A run of records:
========================================================================
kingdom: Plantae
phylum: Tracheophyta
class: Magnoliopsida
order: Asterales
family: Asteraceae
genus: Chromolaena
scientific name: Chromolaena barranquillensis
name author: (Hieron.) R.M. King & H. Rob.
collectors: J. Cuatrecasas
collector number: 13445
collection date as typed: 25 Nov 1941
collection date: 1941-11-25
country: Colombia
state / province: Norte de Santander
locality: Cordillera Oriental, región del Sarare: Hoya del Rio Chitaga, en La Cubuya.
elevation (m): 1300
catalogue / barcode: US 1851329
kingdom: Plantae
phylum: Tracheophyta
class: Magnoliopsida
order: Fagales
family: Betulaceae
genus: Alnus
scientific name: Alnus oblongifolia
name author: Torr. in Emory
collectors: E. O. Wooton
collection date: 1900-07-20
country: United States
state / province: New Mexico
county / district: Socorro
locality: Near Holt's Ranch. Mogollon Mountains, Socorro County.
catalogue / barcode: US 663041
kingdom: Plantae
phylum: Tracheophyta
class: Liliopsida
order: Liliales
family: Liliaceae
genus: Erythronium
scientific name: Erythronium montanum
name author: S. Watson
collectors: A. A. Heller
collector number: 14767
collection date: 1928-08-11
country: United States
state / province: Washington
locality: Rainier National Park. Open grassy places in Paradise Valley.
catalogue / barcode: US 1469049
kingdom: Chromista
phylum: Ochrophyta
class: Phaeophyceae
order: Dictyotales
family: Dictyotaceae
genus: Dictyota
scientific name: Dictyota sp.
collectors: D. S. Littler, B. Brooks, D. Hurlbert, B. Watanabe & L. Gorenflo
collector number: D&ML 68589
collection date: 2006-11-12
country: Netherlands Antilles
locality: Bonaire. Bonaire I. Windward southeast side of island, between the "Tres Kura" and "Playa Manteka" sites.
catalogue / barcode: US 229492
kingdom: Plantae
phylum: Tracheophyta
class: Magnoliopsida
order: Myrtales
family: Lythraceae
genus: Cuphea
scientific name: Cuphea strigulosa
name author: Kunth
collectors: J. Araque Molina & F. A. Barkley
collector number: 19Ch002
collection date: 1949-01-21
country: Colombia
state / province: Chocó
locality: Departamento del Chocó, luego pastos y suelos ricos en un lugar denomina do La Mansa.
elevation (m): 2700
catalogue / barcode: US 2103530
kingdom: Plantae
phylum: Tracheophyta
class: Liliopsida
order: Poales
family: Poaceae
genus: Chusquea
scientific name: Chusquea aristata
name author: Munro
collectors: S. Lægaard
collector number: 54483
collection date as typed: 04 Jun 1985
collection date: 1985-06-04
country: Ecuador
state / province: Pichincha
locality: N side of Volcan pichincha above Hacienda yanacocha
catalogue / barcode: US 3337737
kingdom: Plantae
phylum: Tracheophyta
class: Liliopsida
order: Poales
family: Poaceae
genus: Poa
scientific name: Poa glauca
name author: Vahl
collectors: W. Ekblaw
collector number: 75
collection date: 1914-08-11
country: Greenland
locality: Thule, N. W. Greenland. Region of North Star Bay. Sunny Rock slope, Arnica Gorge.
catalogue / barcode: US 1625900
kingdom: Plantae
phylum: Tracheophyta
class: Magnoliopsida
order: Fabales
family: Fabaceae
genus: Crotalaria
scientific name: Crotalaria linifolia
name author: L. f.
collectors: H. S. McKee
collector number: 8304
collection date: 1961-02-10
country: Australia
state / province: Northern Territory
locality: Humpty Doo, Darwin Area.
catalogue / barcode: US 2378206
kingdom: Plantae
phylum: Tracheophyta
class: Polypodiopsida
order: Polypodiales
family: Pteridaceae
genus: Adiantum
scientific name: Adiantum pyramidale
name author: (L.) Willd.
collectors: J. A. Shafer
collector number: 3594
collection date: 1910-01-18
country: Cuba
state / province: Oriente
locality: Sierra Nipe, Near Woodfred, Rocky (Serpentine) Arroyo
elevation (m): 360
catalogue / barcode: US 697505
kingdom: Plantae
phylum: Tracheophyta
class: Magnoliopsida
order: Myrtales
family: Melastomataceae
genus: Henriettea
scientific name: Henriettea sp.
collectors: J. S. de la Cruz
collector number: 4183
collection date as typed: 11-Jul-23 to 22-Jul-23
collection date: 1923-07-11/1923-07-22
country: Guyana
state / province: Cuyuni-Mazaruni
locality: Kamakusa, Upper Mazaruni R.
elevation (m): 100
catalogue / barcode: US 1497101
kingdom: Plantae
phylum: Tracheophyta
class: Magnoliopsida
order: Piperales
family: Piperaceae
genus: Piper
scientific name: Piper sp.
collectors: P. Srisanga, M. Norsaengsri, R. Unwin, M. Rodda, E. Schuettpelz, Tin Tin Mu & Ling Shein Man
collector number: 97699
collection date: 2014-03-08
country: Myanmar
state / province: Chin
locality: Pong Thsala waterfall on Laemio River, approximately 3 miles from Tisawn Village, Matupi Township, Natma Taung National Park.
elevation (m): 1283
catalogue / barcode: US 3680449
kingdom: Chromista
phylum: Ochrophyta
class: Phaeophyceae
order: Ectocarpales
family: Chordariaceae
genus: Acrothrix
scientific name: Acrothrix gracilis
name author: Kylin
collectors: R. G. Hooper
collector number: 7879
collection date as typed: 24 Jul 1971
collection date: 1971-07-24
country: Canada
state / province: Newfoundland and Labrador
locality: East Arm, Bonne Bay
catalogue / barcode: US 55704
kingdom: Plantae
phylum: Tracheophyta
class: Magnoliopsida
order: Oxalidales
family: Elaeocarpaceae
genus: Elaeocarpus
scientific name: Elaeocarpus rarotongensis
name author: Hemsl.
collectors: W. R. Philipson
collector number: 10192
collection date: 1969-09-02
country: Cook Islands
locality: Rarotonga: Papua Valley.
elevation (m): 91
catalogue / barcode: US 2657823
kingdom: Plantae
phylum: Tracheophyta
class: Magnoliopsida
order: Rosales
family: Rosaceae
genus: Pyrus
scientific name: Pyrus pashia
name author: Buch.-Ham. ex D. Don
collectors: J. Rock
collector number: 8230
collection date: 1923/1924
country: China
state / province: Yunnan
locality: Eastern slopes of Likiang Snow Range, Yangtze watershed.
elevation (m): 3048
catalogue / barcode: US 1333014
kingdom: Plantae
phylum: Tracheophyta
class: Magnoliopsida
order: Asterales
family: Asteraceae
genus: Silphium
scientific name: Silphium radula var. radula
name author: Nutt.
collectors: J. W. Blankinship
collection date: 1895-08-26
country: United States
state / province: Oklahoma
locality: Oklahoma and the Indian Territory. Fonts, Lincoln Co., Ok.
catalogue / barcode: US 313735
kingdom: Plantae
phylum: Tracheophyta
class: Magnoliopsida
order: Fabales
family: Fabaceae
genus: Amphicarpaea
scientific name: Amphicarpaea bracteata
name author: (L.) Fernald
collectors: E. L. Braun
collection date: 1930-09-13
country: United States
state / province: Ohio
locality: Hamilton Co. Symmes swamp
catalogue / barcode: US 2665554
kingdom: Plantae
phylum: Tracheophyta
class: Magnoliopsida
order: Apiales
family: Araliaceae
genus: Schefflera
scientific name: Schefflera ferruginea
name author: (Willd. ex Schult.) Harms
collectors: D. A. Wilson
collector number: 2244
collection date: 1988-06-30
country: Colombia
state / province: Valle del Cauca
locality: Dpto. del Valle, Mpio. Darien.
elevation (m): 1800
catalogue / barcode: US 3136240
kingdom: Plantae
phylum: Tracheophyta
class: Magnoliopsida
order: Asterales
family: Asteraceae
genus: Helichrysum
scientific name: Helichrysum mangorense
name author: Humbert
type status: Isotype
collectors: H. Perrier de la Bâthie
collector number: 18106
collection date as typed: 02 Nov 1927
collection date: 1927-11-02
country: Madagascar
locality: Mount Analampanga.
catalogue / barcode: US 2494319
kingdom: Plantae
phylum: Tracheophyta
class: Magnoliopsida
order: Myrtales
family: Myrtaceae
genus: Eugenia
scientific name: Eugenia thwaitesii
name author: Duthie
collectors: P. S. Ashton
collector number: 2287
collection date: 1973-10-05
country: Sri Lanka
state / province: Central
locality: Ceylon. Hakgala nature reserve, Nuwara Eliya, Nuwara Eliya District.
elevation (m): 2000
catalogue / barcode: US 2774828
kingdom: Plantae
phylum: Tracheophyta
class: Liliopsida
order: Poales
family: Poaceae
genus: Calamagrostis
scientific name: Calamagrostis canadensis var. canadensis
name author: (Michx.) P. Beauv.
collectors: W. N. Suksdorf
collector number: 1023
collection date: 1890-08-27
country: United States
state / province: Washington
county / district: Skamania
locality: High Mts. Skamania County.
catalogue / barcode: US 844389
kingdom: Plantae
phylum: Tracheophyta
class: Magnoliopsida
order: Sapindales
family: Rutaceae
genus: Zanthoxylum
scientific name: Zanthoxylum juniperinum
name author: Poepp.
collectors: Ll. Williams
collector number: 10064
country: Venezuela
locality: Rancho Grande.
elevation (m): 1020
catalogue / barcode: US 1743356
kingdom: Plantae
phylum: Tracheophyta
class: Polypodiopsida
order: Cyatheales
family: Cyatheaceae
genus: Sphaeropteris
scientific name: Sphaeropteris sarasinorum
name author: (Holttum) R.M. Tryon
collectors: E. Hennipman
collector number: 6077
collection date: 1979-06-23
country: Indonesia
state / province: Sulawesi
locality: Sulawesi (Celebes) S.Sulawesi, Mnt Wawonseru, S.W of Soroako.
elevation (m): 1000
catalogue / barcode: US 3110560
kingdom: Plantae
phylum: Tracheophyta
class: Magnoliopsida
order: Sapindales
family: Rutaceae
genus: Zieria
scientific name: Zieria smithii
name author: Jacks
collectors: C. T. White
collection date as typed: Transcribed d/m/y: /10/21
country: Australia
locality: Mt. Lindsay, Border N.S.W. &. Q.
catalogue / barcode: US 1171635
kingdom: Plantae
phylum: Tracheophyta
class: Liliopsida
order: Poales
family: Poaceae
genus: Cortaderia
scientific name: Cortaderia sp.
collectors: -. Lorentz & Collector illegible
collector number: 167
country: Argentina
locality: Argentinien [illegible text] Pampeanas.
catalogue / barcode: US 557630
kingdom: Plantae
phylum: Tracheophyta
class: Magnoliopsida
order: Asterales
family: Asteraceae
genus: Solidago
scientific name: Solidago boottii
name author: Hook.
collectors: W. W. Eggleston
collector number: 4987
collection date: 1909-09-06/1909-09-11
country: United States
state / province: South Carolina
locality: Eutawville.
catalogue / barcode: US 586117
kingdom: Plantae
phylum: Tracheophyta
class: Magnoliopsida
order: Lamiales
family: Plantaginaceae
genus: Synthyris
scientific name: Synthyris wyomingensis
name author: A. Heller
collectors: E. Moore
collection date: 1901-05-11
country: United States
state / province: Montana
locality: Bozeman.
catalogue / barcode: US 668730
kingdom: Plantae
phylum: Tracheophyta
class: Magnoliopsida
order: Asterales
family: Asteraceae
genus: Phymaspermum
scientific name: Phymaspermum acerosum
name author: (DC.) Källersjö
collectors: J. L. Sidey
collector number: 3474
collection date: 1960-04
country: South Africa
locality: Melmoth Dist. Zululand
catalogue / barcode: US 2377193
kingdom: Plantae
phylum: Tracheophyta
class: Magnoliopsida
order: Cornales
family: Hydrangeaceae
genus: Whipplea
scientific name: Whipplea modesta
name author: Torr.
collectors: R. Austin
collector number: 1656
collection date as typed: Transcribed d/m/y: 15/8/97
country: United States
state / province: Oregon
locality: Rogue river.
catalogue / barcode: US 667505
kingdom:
========================================================================
→ Problem
Copy out everything from the line containing "collector number: 1656" down to the end of the rows, switching "locality" to "place" and keeping all else the same.

→ Complete response
collector number: 1656
collection date as typed: Transcribed d/m/y: 15/8/97
country: United States
state / province: Oregon
place: Rogue river.
catalogue / barcode: US 667505
kingdom:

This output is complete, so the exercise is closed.